Partial Truth Masquerading as Completion: Bartholomew observed that what happens in therapy is a "half measure." People tap into a truth - that acknowledging negative patterns is necessary - but they stop midway because stopping midway allows the ego game to continue. Going all the way to the root would "stop the game totally," and most people involved in therapy are not interested in that. They prefer the comfort of the familiar pattern.
Venting as Harm, Not Healing: Bartholomew made a categorical statement: "It has never helped anyone to vent anger, hatred and rage at another person." In therapy groups, people identify their ugly feelings - usually toward those they should feel gratitude for, particularly parents - and then "give vent to all of this garbage" accumulated over years because their ego has been wounded or thwarted. But what they fail to understand is that they stand "totally responsible for the entire drama." By venting rage, they are putting extremely hateful, negative, destructive thoughts out into the world. These thoughts return to them; they don't understand this karmic return. Therapy, as often practiced, is not healing. It is psychic pollution.

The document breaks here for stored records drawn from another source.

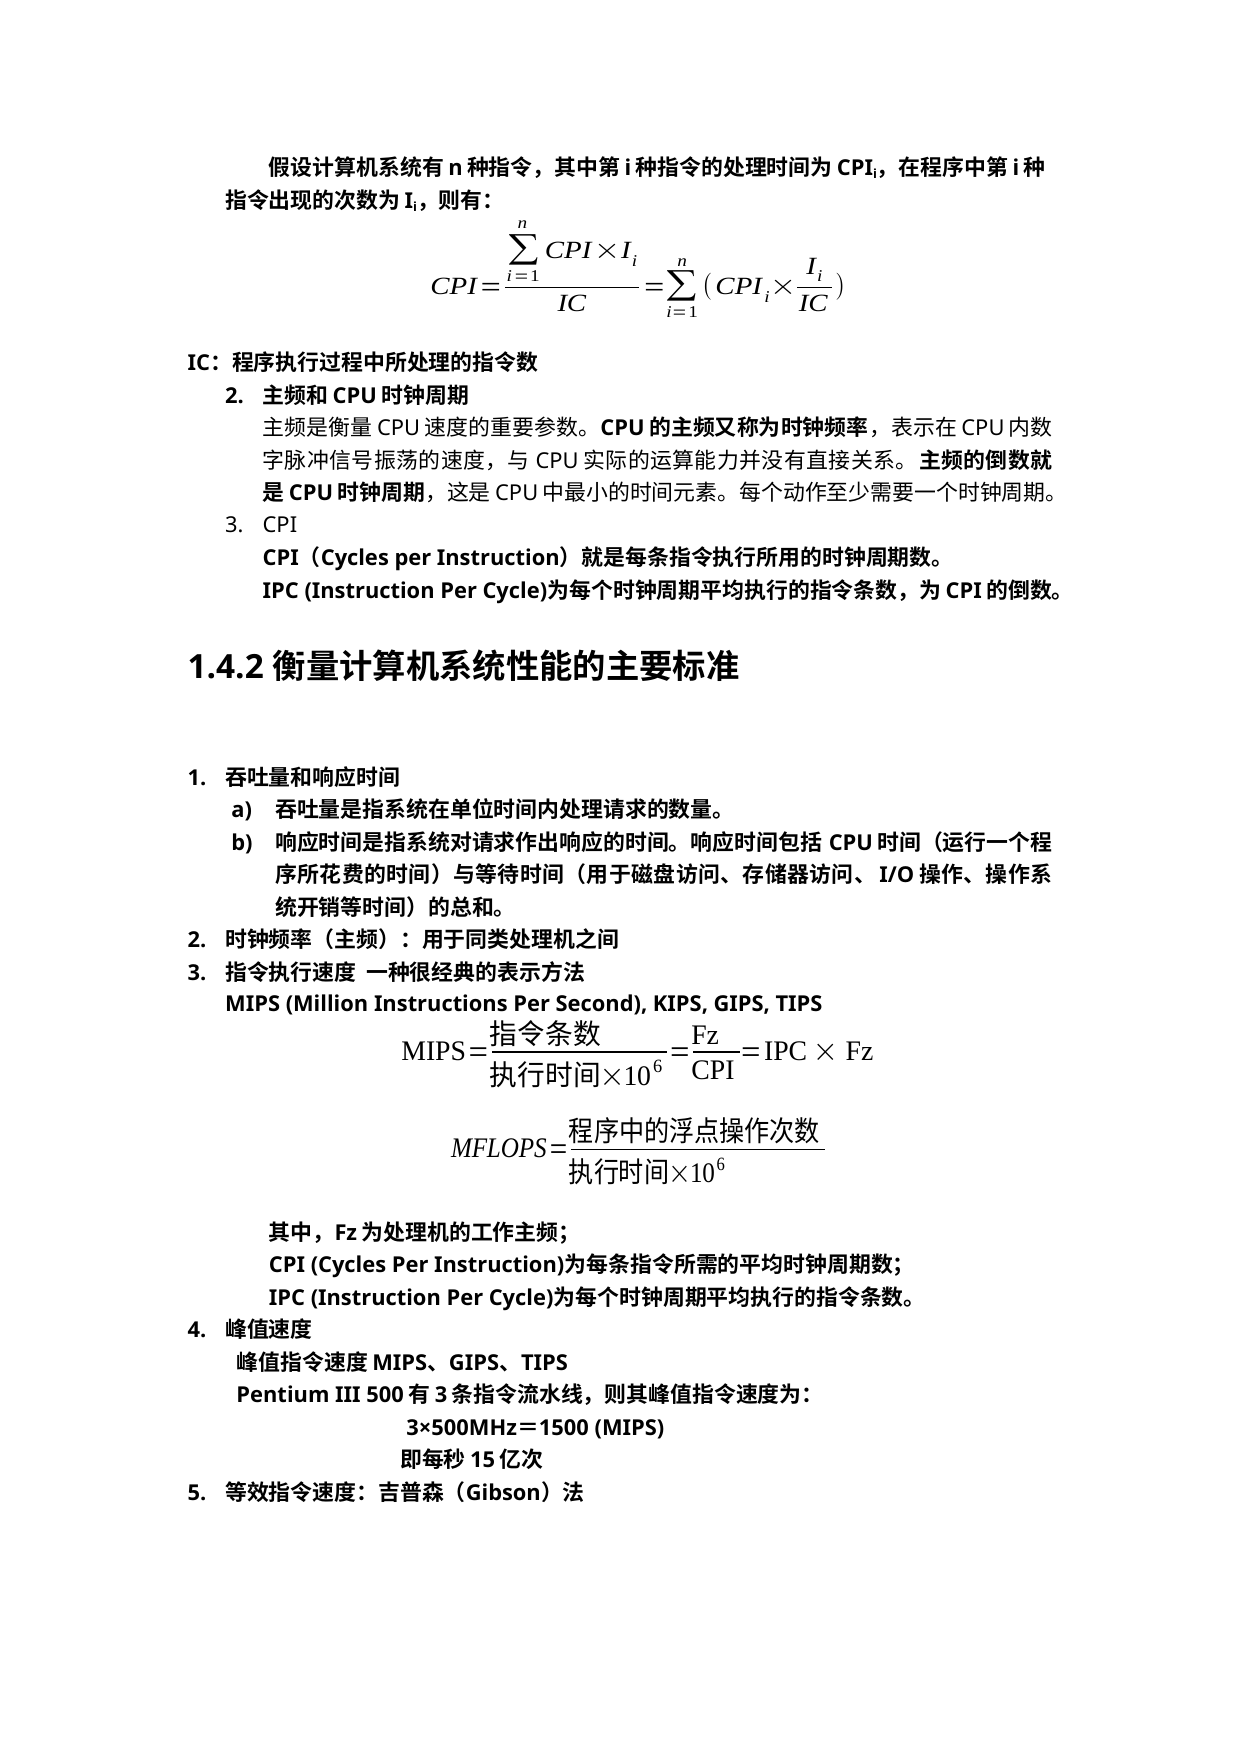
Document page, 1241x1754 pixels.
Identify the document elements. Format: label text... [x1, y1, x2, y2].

list 即每秒15亿次 [225, 1442, 1053, 1474]
list 峰值速度 [187, 1312, 1053, 1344]
list 峰值指令速度MIPS、GIPS、TIPS [225, 1344, 1053, 1377]
list Pentium III 500有3条指令流水线，则其峰值指令速度为： [225, 1377, 1053, 1409]
subtitle 1.4.2 衡量计算机系统性能的主要标准 [187, 632, 1053, 697]
list 等效指令速度：吉普森（Gibson）法 [187, 1474, 1053, 1507]
list 吞吐量是指系统在单位时间内处理请求的数量。 [231, 792, 1053, 824]
text CPI（Cycles per Instruction）就是每条指令执行所用的时钟周期数。 [262, 540, 1053, 572]
list MIPS (Million Instructions Per Second), KIPS, GIPS, TIPS [225, 987, 1053, 1019]
list CPI (Cycles Per Instruction)为每条指令所需的平均时钟周期数； [225, 1247, 1053, 1279]
list CPI [225, 507, 1053, 540]
list 主频和CPU时钟周期 [225, 377, 1053, 410]
text 3×500MHz＝1500 (MIPS) [187, 1409, 1053, 1442]
list 假设计算机系统有n种指令，其中第i种指令的处理时间为CPIi，在程序中第i种指令出现的次数为Ii，则有： [225, 150, 1053, 215]
list 吞吐量和响应时间 [187, 759, 1053, 792]
list IPC (Instruction Per Cycle)为每个时钟周期平均执行的指令条数。 [225, 1279, 1053, 1312]
list 其中，Fz为处理机的工作主频； [225, 1214, 1053, 1247]
list 时钟频率（主频）：用于同类处理机之间 [187, 922, 1053, 954]
list 指令执行速度 一种很经典的表示方法 [187, 954, 1053, 987]
text IPC (Instruction Per Cycle)为每个时钟周期平均执行的指令条数，为CPI的倒数。 [262, 572, 1053, 605]
list 主频是衡量CPU速度的重要参数。CPU的主频又称为时钟频率，表示在CPU内数字脉冲信号振荡的速度，与CPU实际的运算能力并没有直接关系。主频的倒数就是CPU时钟周期，这是CPU中最小的时间元素。每个动作至少需要一个时钟周期。 [262, 410, 1053, 507]
text IC：程序执行过程中所处理的指令数 [187, 345, 1053, 377]
list 响应时间是指系统对请求作出响应的时间。响应时间包括CPU时间（运行一个程序所花费的时间）与等待时间（用于磁盘访问、存储器访问、I/O操作、操作系统开销等时间）的总和。 [231, 824, 1053, 922]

The Stalled Resolution: It is true that in some cases, people eventually tire of venting and drop the pattern, saying, "This is boring; it isn't getting me anywhere." To that extent, they do release one line of negative charge. But the damage has already been done through the explosive expression of hatred. And they think therapy is complete, when it is only beginning. In reality, therapy as commonly practiced is "a new, immature science" with considerable venom operating within it.
True Removal of Negativity: The genuine path is radical and total: one must become aware of the desperate, negative, hopeless, spiraling thrust of one's mental makeup and then resolve to become free of it entirely. This is not accomplished by expressing the negativity but by ceasing to entertain negative thoughts at all. One takes total responsibility for the entire drama instead of blaming others. This move cuts off the ego game at its root.

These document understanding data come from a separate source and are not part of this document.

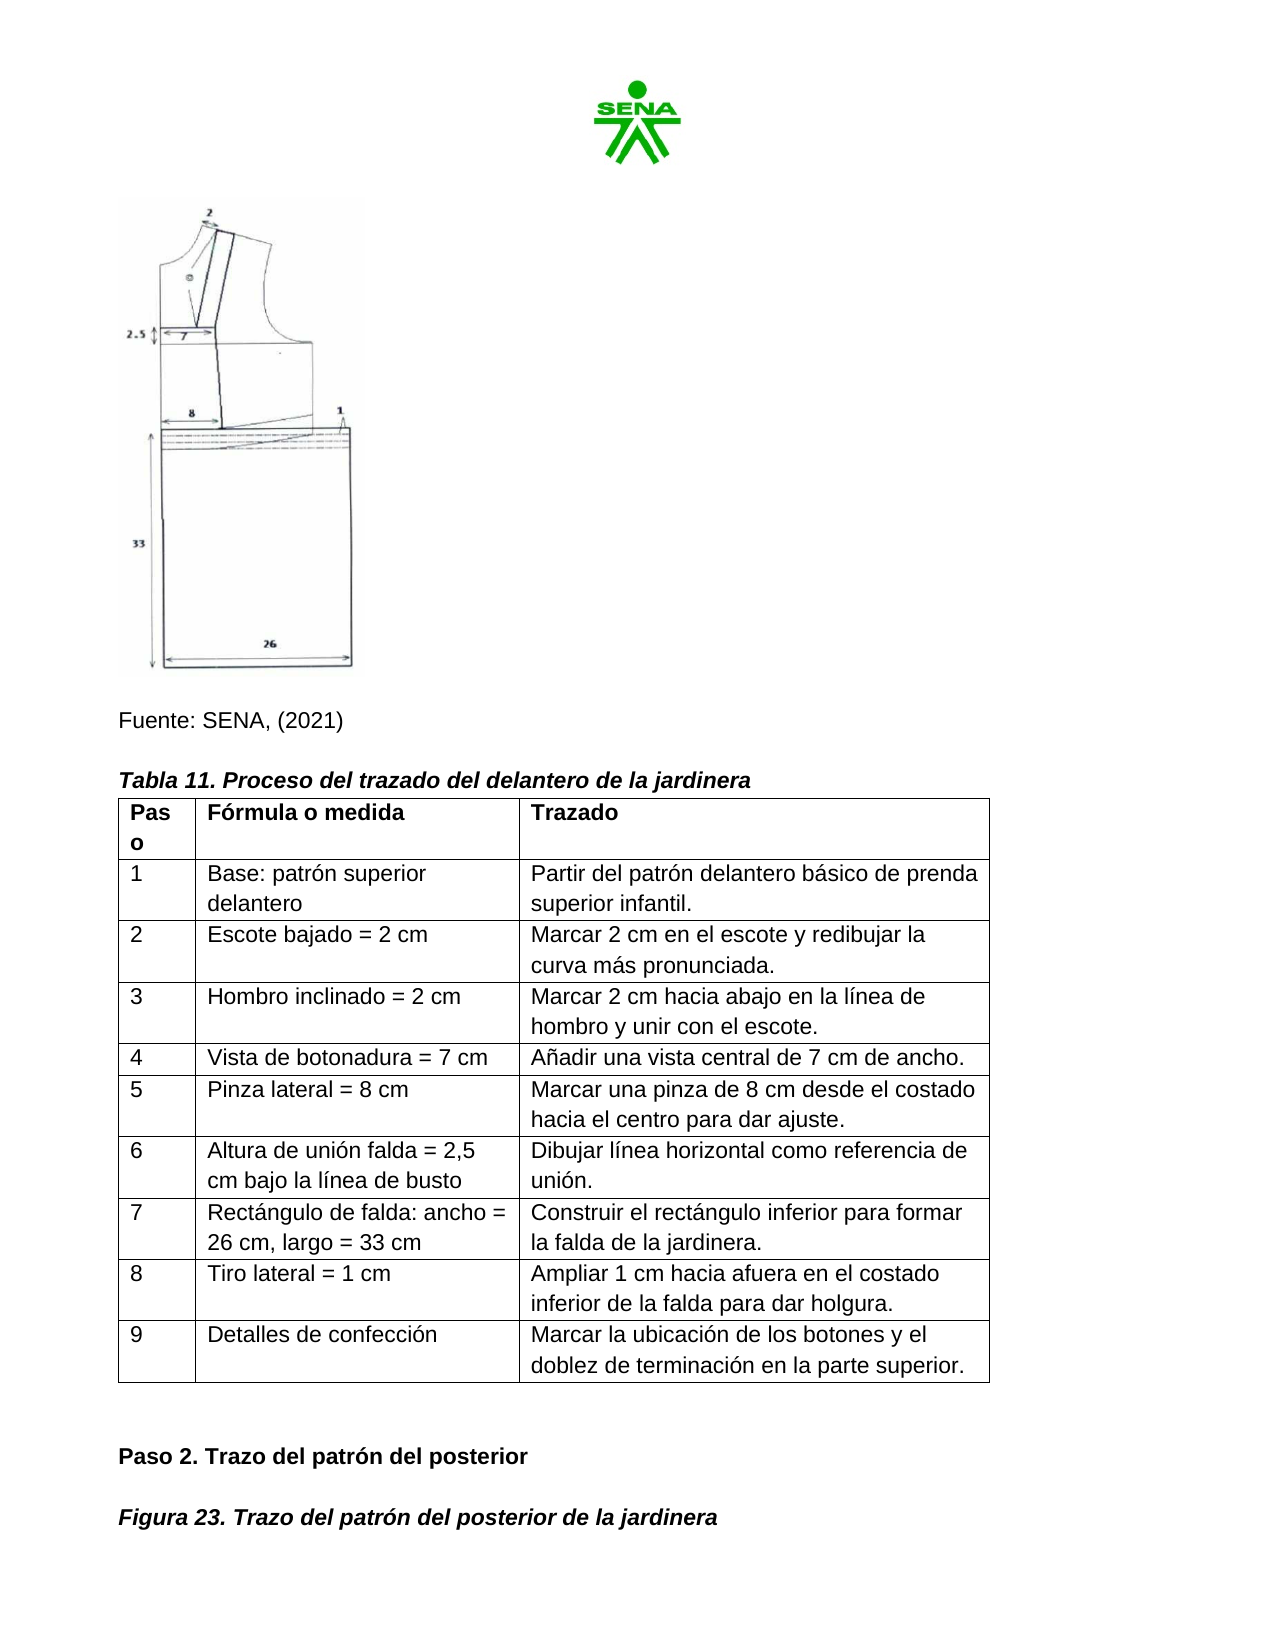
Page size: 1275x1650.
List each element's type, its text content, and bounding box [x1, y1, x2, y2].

table_header Fórmula o medida [196, 799, 519, 859]
table_cell Marcar una pinza de 8 cm desde el costado hacia el centro para dar ajuste. [520, 1076, 989, 1136]
table_cell Pinza lateral = 8 cm [196, 1076, 519, 1136]
table_cell Marcar 2 cm en el escote y redibujar la curva más pronunciada. [520, 921, 989, 982]
table_cell 6 [119, 1137, 195, 1197]
text Figura 23. Trazo del patrón del posterior de la jardinera [118, 1504, 1157, 1530]
table_cell 1 [119, 860, 195, 920]
table_cell 4 [119, 1044, 195, 1074]
text Tabla 11. Proceso del trazado del delantero de la jardinera [118, 767, 1157, 794]
table_cell Rectángulo de falda: ancho = 26 cm, largo = 33 cm [196, 1199, 519, 1259]
table_cell 5 [119, 1076, 195, 1136]
table_cell Base: patrón superior delantero [196, 860, 519, 920]
table_cell 8 [119, 1260, 195, 1320]
table_cell 9 [119, 1321, 195, 1382]
table_cell 2 [119, 921, 195, 982]
table_cell Marcar 2 cm hacia abajo en la línea de hombro y unir con el escote. [520, 983, 989, 1043]
table_cell Hombro inclinado = 2 cm [196, 983, 519, 1043]
table_cell Altura de unión falda = 2,5 cm bajo la línea de busto [196, 1137, 519, 1197]
text Fuente: SENA, (2021) [118, 707, 1157, 733]
table_cell Dibujar línea horizontal como referencia de unión. [520, 1137, 989, 1197]
table_cell Tiro lateral = 1 cm [196, 1260, 519, 1320]
text Paso 2. Trazo del patrón del posterior [118, 1443, 1157, 1470]
table_cell 7 [119, 1199, 195, 1259]
table_cell Vista de botonadura = 7 cm [196, 1044, 519, 1074]
table_cell Detalles de confección [196, 1321, 519, 1382]
table_cell Partir del patrón delantero básico de prenda superior infantil. [520, 860, 989, 920]
table_cell Ampliar 1 cm hacia afuera en el costado inferior de la falda para dar holgura. [520, 1260, 989, 1320]
table_cell Construir el rectángulo inferior para formar la falda de la jardinera. [520, 1199, 989, 1259]
table_cell Marcar la ubicación de los botones y el doblez de terminación en la parte superior. [520, 1321, 989, 1382]
table_cell 3 [119, 983, 195, 1043]
table_cell Añadir una vista central de 7 cm de ancho. [520, 1044, 989, 1074]
picture [118, 197, 365, 677]
table_header Trazado [520, 799, 989, 859]
table_header Paso [119, 799, 195, 859]
table_cell Escote bajado = 2 cm [196, 921, 519, 982]
picture [588, 75, 687, 172]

The Inversion Principle: Bartholomew emphasized that the teaching is being inverted in modern therapy. Instead of understanding that "I alone create my reality through my thoughts," people use therapy to buttress the opposite belief: "Others have done this to me, and I need to express my rage to them." This inverted understanding keeps people trapped. True healing requires recognizing that you are not a victim of others but the creator of your own experience through your thought choices.
Complete Cessation vs. Catharsis: The real work is not expression but cessation. One must stop generating negative thoughts about parents, about others, about life. This is radically different from giving vent to those thoughts. The ego resists this because the ego is invested in maintaining the drama. Most practitioners and patients alike are unwilling to undertake this ultimate challenge because it would truly end the game - and then there would be no therapist and no therapy and no patient identity to maintain.